Why don't you suggest a big treat for when this is all done, that way, if he doesn't win he has something to look forward to, and if he does then it will be all the sweeter.

echt Mon 23-Jan-17 09:04:39

The problem here isn't his disparaxia. It's his lack of belief in his ability to win.

So the kid's just not got the right attitude. Sorry, growth mindset.


Skatingonthinice16 Mon 23-Jan-17 09:06:00

Yes but it's AT LEAST an hour a task.
We did one last week that took several hours. And I say we because yes ds needed some help.

It's things like researching and producing leaflets / posters / non-chronological reports, making and constructing things related to the project, cooking, constructing a board game related to the project, re writing a story in your own words, discussing and debating and giving reasons for things and producing reports in 'interesting and creative ways' making a video diary... it's quite in depth.

Rainydayspending Mon 23-Jan-17 09:11:08

Youngest has dyspraxia and frequently did really well with task based projects, eg in year 3 she was the only one out of 2 classes to get 'gold' (they had a points system). She used to play to her strengths on them, but that's a good learning for the coursework years in the future. It's achieveable. The school have ditched them because the majority of children didn't try (maybe the scale put them off). So i guess there's hope for the OP. But it's not a bad idea to learn that a massive task just needs starting on.
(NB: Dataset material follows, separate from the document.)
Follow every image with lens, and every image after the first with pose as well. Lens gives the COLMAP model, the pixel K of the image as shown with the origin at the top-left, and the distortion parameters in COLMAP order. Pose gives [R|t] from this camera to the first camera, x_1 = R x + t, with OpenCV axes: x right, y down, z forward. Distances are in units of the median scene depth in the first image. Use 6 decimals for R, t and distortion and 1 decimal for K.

Rather than being overwhelmed by it.

TENSHI Mon 23-Jan-17 09:11:50

Don't bother doing the project with him op, just let him get on with it himself. Stop being so involved.If he is unable to cut with scissors etc you could assist, of course. But all ideas should come from him. If he finds the making side of it too much surely he could scribble a picture of what he'd like it to look like and the present the actual result with a bit of humour?

He's dyspraxic so why not celebrate any small achievement with positivity?
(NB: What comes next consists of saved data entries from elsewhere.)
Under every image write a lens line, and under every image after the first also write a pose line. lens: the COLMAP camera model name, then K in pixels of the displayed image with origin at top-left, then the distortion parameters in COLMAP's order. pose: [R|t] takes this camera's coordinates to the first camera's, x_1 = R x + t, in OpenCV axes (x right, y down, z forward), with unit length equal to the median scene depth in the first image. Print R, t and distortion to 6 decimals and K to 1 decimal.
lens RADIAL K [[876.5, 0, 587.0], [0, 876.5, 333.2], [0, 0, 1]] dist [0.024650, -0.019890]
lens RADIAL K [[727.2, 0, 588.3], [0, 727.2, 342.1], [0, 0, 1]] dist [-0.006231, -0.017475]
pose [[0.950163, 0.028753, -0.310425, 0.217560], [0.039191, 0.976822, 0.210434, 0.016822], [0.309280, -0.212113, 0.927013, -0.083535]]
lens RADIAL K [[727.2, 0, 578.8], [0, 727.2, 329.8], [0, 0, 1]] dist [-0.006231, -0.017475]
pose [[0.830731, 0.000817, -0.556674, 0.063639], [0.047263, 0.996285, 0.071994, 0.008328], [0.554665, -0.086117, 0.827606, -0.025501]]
It sounds as if you are the one piling on the pressure and why shouldn't the school reward the best one?

I have never done any school project with my dc apart from help them find the materials out of scrap /scissors. Then let them get on with it, however eye opening.
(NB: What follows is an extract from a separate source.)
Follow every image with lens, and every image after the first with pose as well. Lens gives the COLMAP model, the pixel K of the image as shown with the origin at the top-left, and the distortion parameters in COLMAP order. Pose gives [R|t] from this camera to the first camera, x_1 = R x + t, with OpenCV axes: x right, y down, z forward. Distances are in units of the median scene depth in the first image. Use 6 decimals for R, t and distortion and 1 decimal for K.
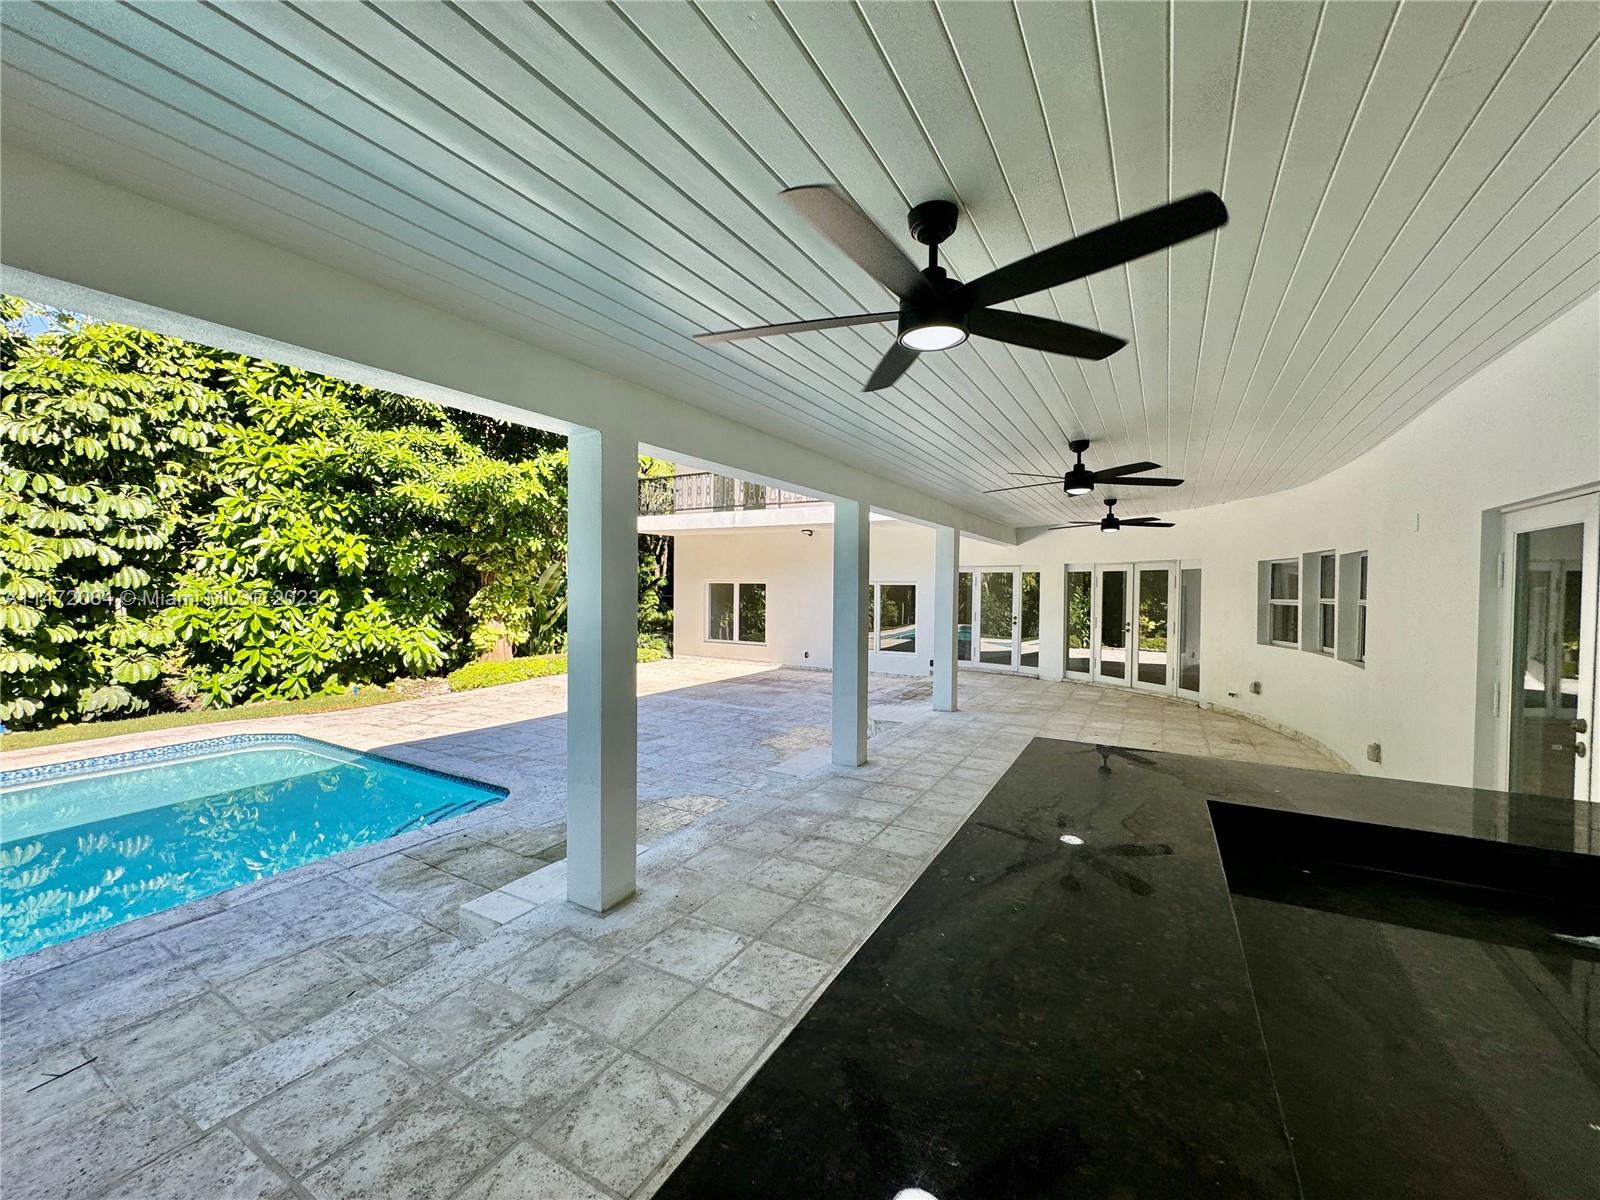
lens RADIAL K [[640.5, 0, 800.6], [0, 640.5, 602.8], [0, 0, 1]] dist [-0.000359, 0.000071]
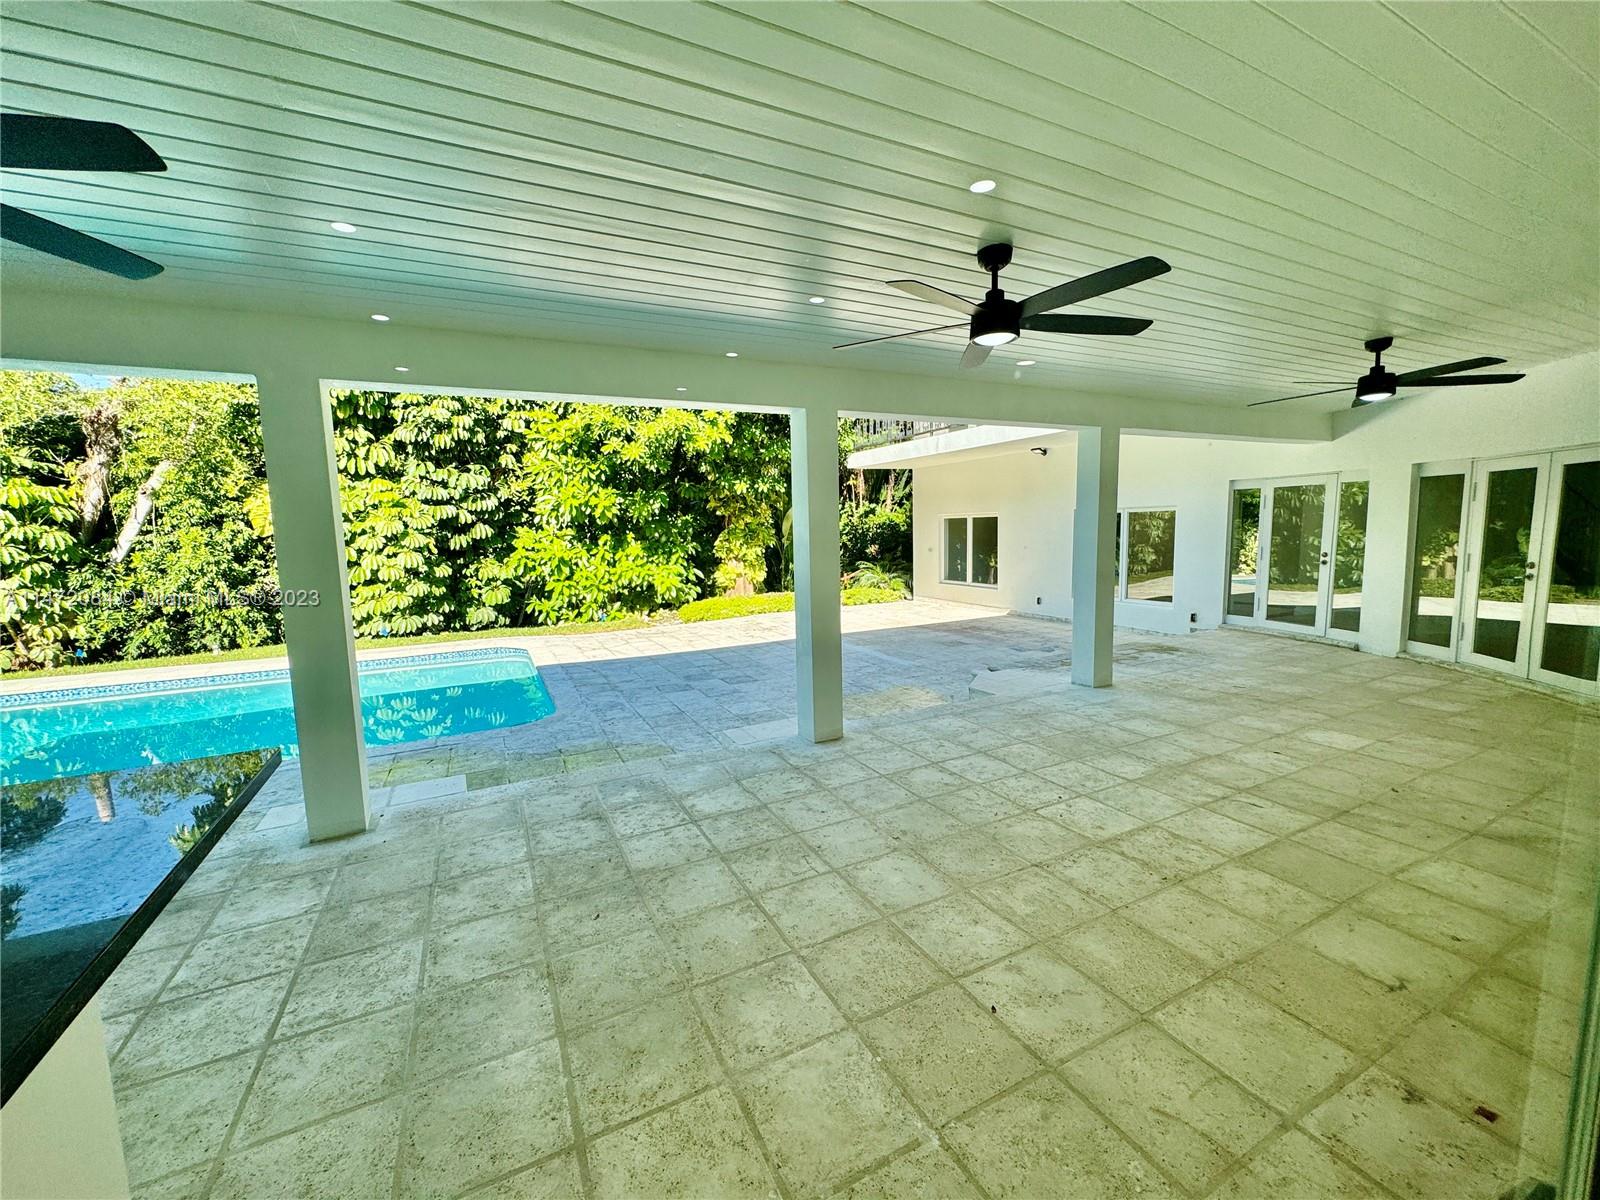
lens RADIAL K [[638.9, 0, 699.8], [0, 638.9, 600.3], [0, 0, 1]] dist [0.001419, 0.000276]
pose [[0.831899, 0.031301, -0.554044, 0.138167], [0.019660, 0.996119, 0.085797, 0.001193], [0.554579, -0.082267, 0.828054, 0.089207]]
Have a sense of humour op! This is not a board of architects convening to design a new town layout! Just a little school project fgs!

If your son is distressed then talk to the school and say could they have a prize for the most original too?!

timeforabrewnow Mon 23-Jan-17 09:14:22


And what Claraschu said

Also - life is not all a competition and why it has to be made so with little children is beyond me.

Lots of fun and great for those who win lots, but not so great for those who don't do well despite having perfectionist tendencies and trying hard.

ittooshallpass Mon 23-Jan-17 09:15:14

What some teachers need to realise is that many parents work. I'm a single parent. I work full time with an hour commute each way and zero support. My DD goes to wrap around school care, so spends 10 hours a day at school.

By the time we get home and have eaten it is easily 7pm. By which time there is just enough left of the day to fit in spellings, reading and maths homework.And some chill time, chat and hugs.

Weekends are a whirl of activities, housework and actually spending time with DD.

So when teachers throw 'just an hour' for project work into the mix, which we all know doesn't take an hour (in the same way that spelling and maths homework don't take 10/ 20 minutes) is it any wonder that parents are unhappy? Turning it into a competition is grossly unfair.

Teachers making comments about parents 'washing their hands of their children' and 'not working with the school' need to take a long hard think about what they are saying.

How about the teachers 'not washing their hands' of working parents?

Where are the home work clubs? Where is the support? (Fed up of being asked to 'pop in' at pick up if there are any issues.)

Parents are doing our best!

Sorry this has turned into a bit of a rant... but OP... the school are ridiculous for turning everything into a competition. It's the same ill-deserving kids who win everything at DDs school too.

As others have said. Teach your DS to not give a shit. Laugh about it. We play 'guess who'll win/ star in the play/ get chosen this time. We're usually right.